Interestingly visualised by the teacher, Chennai’s Meenakshi Chitharanajan, disciples Aparna Chitharanjan and Preethi Nedumaran combined with perfect understanding in their Bharatanatyam recital, “Raghava/Yadava”, built round the twin deities Rama and Krishna. The energetic entrance to a pravesa chollukettu drew the attention of the audience to the todaya mangalam which followed “Jaya Janaki Ramana”. Though manifestations of Krishna/Rama/Narasimha are all interwoven in this composition taken from the Bhajana Sampradaya, the passages set to different ragas and a multiplicity of tala patterns give scope for neatly executed interspersed teermanams in different jati-s.

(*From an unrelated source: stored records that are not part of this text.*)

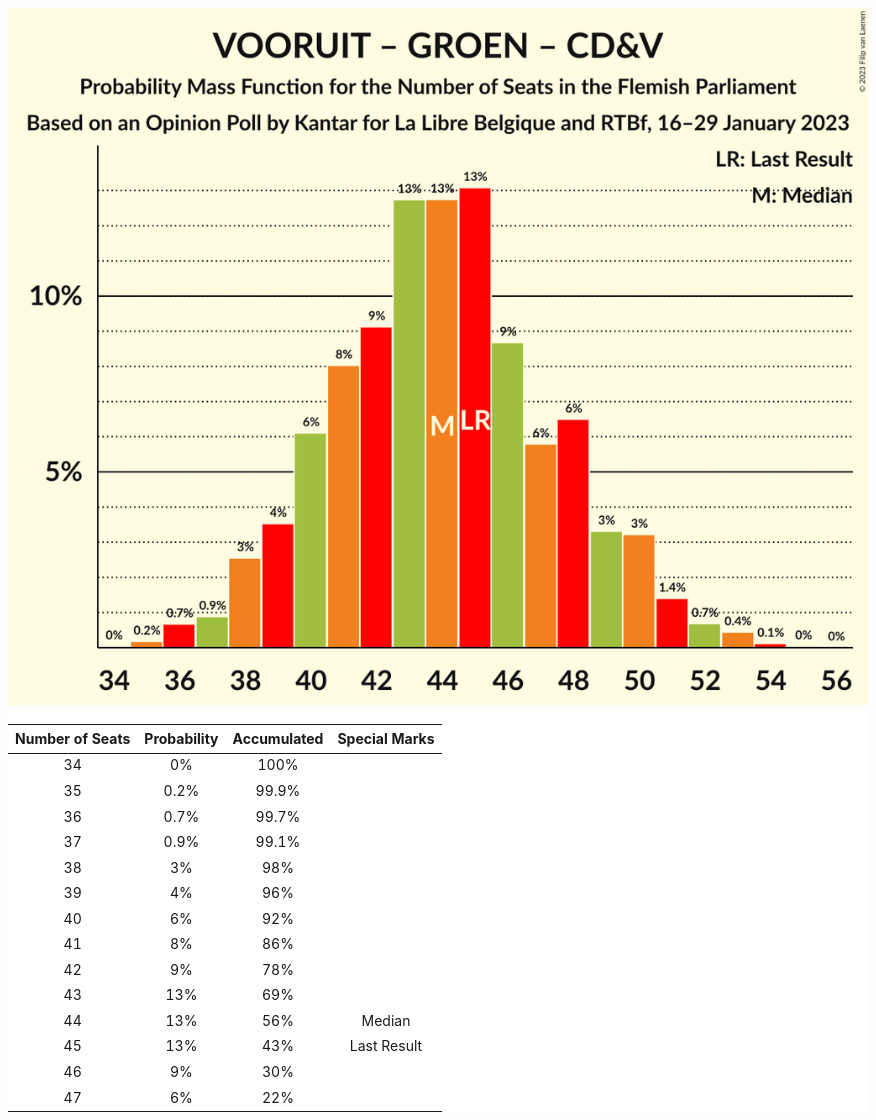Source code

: ![Graph with seats probability mass function not yet produced](2023-01-29-Kantar-coalitions-seats-pmf-vooruit–groen–cdv.png "Seats Probability Mass Function")

| Number of Seats | Probability | Accumulated | Special Marks |
|:---------------:|:-----------:|:-----------:|:-------------:|
| 34 | 0% | 100% |  |
| 35 | 0.2% | 99.9% |  |
| 36 | 0.7% | 99.7% |  |
| 37 | 0.9% | 99.1% |  |
| 38 | 3% | 98% |  |
| 39 | 4% | 96% |  |
| 40 | 6% | 92% |  |
| 41 | 8% | 86% |  |
| 42 | 9% | 78% |  |
| 43 | 13% | 69% |  |
| 44 | 13% | 56% | Median |
| 45 | 13% | 43% | Last Result |
| 46 | 9% | 30% |  |
| 47 | 6% | 22% |  |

With two dancers the dance narratives have dramatic possibilities, with characters taken on by both dancers in changing roles. While the female and softer roles were taken on by Preethi, the taller of the two with a more definitive quality to her movements, Aparna, filled the male roles. The four verses from the Divya Prabandha, set to Senjurutti, Kapi, Sindhubhairavi and Punnagavarali ragas, began with rejoicing in anticipation of Rama’s crowning, spoilt by Kaikeyi, goaded by Manthara. Bharata hastening to the forest returns only with Rama’s paduka (footwear). It was interesting to see Aparna as crafty Manthara exit the stage, to return promptly as Dasaratha! The lifting of Mount Govardhan and the over-powering of Kaliya had punch — clear without exaggeration. An excellent singer in Praveen Kumar, clarity of nattuvangam by Meenakshi and Nagai Narayanan’s mridangam with Raghuraman on the flute added up to very supportive accompaniment for the dance. The abhinaya stressing on vatsalya rasa intelligently strung two compositions, “Krishna nee begane Baro” rendered by Aparna showing Yashoda with little Krishna, and correspondingly the Rama/Kausalya interaction in “Thumaka chalata” presented by Preethi. Concluding on a high note was the Kalinga Nartana tillana, Oothukadu Venkata Subbaiyar’s composition rendered with aplomb. Simple and well coordinated choreography provided complementing contrasts.